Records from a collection
┄┄┄┄┄┄┄┄┄┄
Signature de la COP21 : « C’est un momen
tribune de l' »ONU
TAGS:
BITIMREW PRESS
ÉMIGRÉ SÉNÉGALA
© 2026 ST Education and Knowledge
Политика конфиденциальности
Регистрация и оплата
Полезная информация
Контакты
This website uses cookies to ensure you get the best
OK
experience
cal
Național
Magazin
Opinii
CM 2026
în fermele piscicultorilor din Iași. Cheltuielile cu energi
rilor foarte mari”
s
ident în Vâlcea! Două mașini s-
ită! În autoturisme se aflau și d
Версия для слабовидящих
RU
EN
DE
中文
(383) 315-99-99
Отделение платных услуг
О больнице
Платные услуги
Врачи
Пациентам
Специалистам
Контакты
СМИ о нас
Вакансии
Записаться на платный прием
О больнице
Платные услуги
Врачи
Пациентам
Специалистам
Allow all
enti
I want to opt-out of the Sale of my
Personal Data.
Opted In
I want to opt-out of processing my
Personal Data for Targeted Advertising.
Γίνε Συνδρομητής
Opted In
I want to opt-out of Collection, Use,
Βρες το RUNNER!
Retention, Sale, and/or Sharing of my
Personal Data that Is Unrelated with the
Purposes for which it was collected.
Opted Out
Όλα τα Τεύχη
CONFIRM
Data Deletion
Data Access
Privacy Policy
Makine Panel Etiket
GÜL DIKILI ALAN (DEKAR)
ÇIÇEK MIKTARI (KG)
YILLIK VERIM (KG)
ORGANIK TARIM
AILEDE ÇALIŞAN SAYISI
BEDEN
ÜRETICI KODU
┄┄┄┄┄┄┄┄┄┄
◆ Problem details: Set down every line of the listing above in the same order, without changing a single character.

◆ Output:
Signature de la COP21 : « C’est un momen
tribune de l' »ONU
TAGS:
BITIMREW PRESS
ÉMIGRÉ SÉNÉGALA
© 2026 ST Education and Knowledge
Политика конфиденциальности
Регистрация и оплата
Полезная информация
Контакты
This website uses cookies to ensure you get the best
OK
experience
cal
Național
Magazin
Opinii
CM 2026
în fermele piscicultorilor din Iași. Cheltuielile cu energi
rilor foarte mari”
s
ident în Vâlcea! Două mașini s-
ită! În autoturisme se aflau și d
Версия для слабовидящих
RU
EN
DE
中文
(383) 315-99-99
Отделение платных услуг
О больнице
Платные услуги
Врачи
Пациентам
Специалистам
Контакты
СМИ о нас
Вакансии
Записаться на платный прием
О больнице
Платные услуги
Врачи
Пациентам
Специалистам
Allow all
enti
I want to opt-out of the Sale of my
Personal Data.
Opted In
I want to opt-out of processing my
Personal Data for Targeted Advertising.
Γίνε Συνδρομητής
Opted In
I want to opt-out of Collection, Use,
Βρες το RUNNER!
Retention, Sale, and/or Sharing of my
Personal Data that Is Unrelated with the
Purposes for which it was collected.
Opted Out
Όλα τα Τεύχη
CONFIRM
Data Deletion
Data Access
Privacy Policy
Makine Panel Etiket
GÜL DIKILI ALAN (DEKAR)
ÇIÇEK MIKTARI (KG)
YILLIK VERIM (KG)
ORGANIK TARIM
AILEDE ÇALIŞAN SAYISI
BEDEN
ÜRETICI KODU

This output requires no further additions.